> Что нужно сделать
**A.** Перескажите абзац текста о восстании, начинающийся словами «Необходимость идти на уступки», короче и в виде списка, сохранив главные факты.
**B.** Ответьте по тексту о восстании на вопросы, каждый ответ с новой строки с той же пометкой:
(i) Какими соображениями российских властей, помимо прочих, была вызвана необходимость идти на уступки восставшим?
(ii) Каким войскам была вполне по силам задача удержания населённых пунктов?
(iii) Кто составлял исключение среди войск, которым было трудно настигать кочевников?
**C.** Продолжите, пожалуйста, текст о восстании с того места, где он заканчивается.

> Исходный текст

Необходимость идти на уступки восставшим была вызвана и военными соображениями российских властей. В ходе восстания обнаружилась низкая эффективность действий правительственных сил. Если в открытых сражениях русские служилые люди одерживали победу, то после стремительных набегов основным силам восставших без труда удавалось уходить от преследования российских войск. Существующая в России XVII века структура вооруженных сил не позволяла вести успешную наступательную борьбу с кочевниками, действующих на своей территории. Для стрельцов, дворян и рейтар вполне выполнимой была задача удержания населенных пунктов, однако настигать кочевников было трудным делом практически для всех видов войск. Исключение составляли лишь яицкие казаки и калмыки, но в данный период правительство не могло вполне на них рассчитывать.

> Предоставленные данные

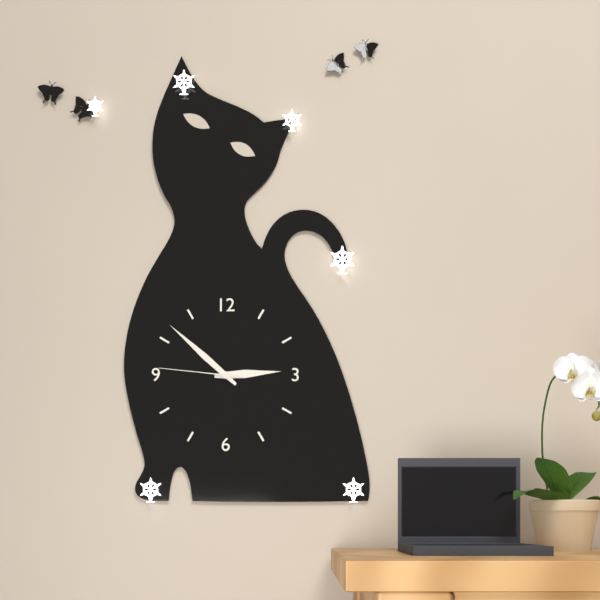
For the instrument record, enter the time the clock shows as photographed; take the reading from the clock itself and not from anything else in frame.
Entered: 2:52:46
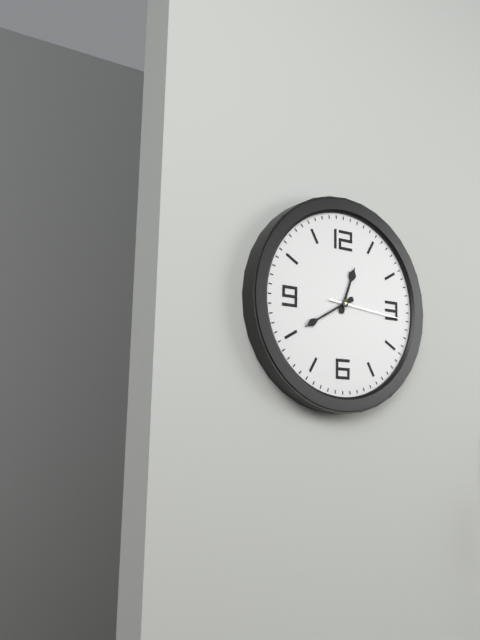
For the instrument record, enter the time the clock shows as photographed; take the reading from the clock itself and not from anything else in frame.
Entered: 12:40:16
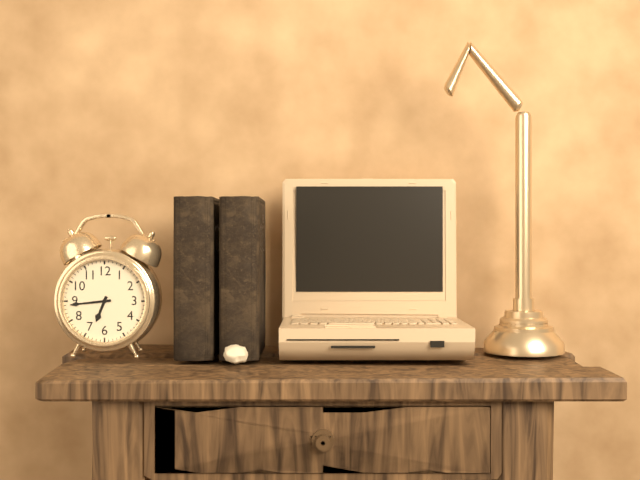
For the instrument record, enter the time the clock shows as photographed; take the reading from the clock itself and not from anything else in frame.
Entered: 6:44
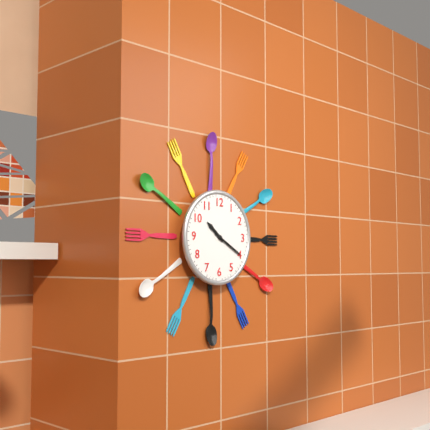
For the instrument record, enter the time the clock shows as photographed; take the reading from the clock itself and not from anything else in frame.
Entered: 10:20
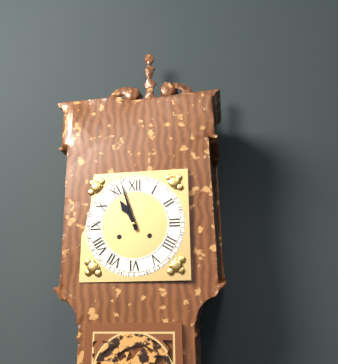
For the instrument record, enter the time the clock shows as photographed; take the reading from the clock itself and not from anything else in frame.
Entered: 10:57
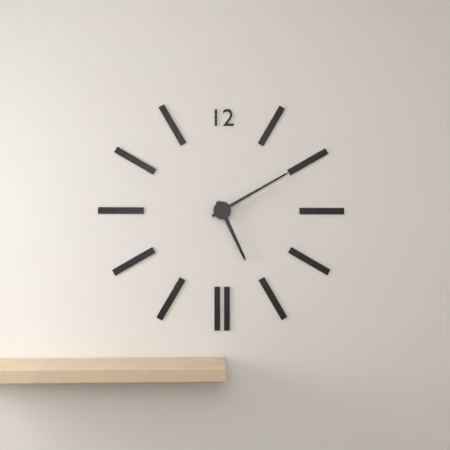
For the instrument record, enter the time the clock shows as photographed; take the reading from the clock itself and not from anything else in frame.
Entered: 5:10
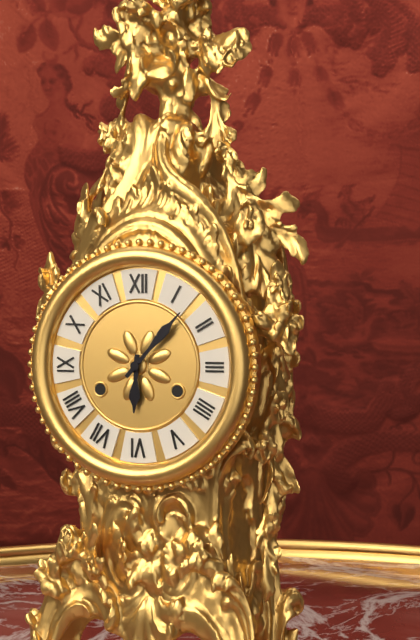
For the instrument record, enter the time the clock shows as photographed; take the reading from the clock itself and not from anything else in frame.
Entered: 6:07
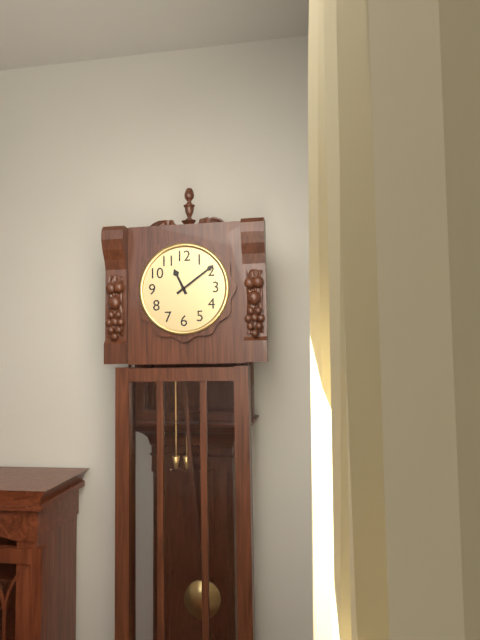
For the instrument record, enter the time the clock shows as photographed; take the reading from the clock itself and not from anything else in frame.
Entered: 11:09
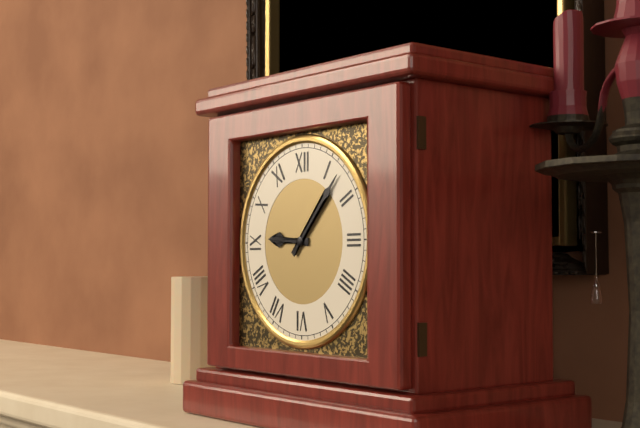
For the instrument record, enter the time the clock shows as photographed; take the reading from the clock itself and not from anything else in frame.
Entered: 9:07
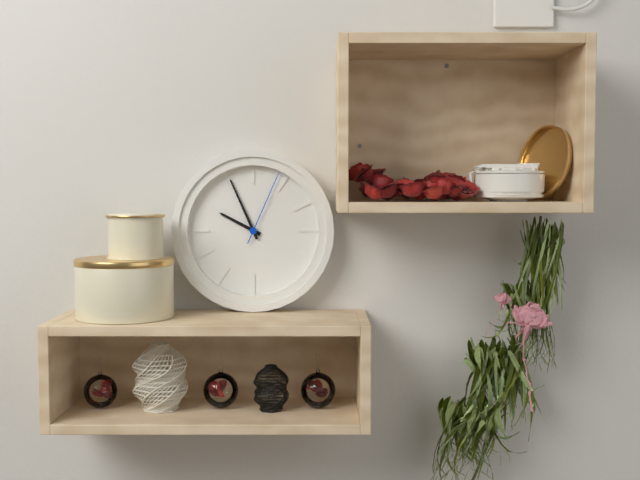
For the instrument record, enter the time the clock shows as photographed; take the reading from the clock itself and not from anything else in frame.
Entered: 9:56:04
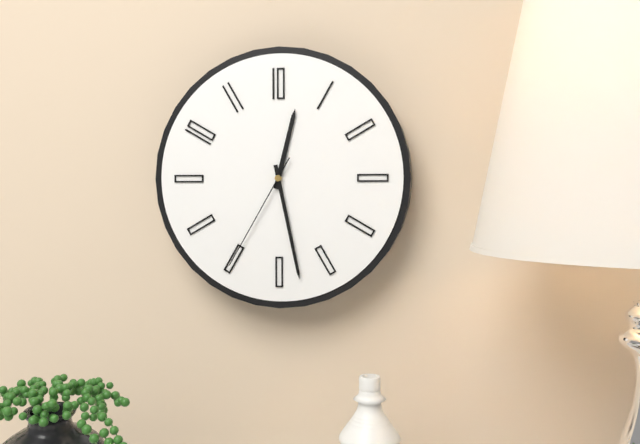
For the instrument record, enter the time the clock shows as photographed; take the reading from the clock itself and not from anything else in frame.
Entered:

> Ответы по заданиям
**A.**
- Уступки восставшим были вызваны в том числе военными соображениями российских властей.
- Правительственные силы действовали малоэффективно. Открытые сражения они выигрывали, но после стремительных набегов основные силы восставших легко уходили от преследования.
- Структура вооружённых сил России XVII века не позволяла успешно наступать на кочевников, действовавших на своей территории.
- Стрельцы, дворяне и рейтары могли удерживать населённые пункты, но настигать кочевников было трудно почти всем видам войск.
- Исключением были яицкие казаки и калмыки, однако правительство в тот период не могло вполне на них рассчитывать.

**B.**
(i) Военными соображениями.
(ii) Стрельцам, дворянам и рейтарам.
(iii) Яицкие казаки и калмыки.

**C.**
Ю.Н. Смирнов обратил внимание на то, что только с 30-х годов XVIII века для борьбы с кочевниками стали возводить пограничные линии, представлявшие собой отдельные опорные пункты, промежутки между которыми контролировались и охранялись подвижными разъездами. До этого на юге и востоке было принято строить непрерывные линии укреплений в виде рвов, засек, валов и т.д. Обе Закамские линии представляли собой сплошные укрепления в виде естественных и искусственных препятствий.[446] Следовательно, правительство в борьбе с кочевниками больше полагалась на дорогие и трудоемкие сооружения, нежели на способность своих служилых людей одерживать победу над кочевниками в открытой степи.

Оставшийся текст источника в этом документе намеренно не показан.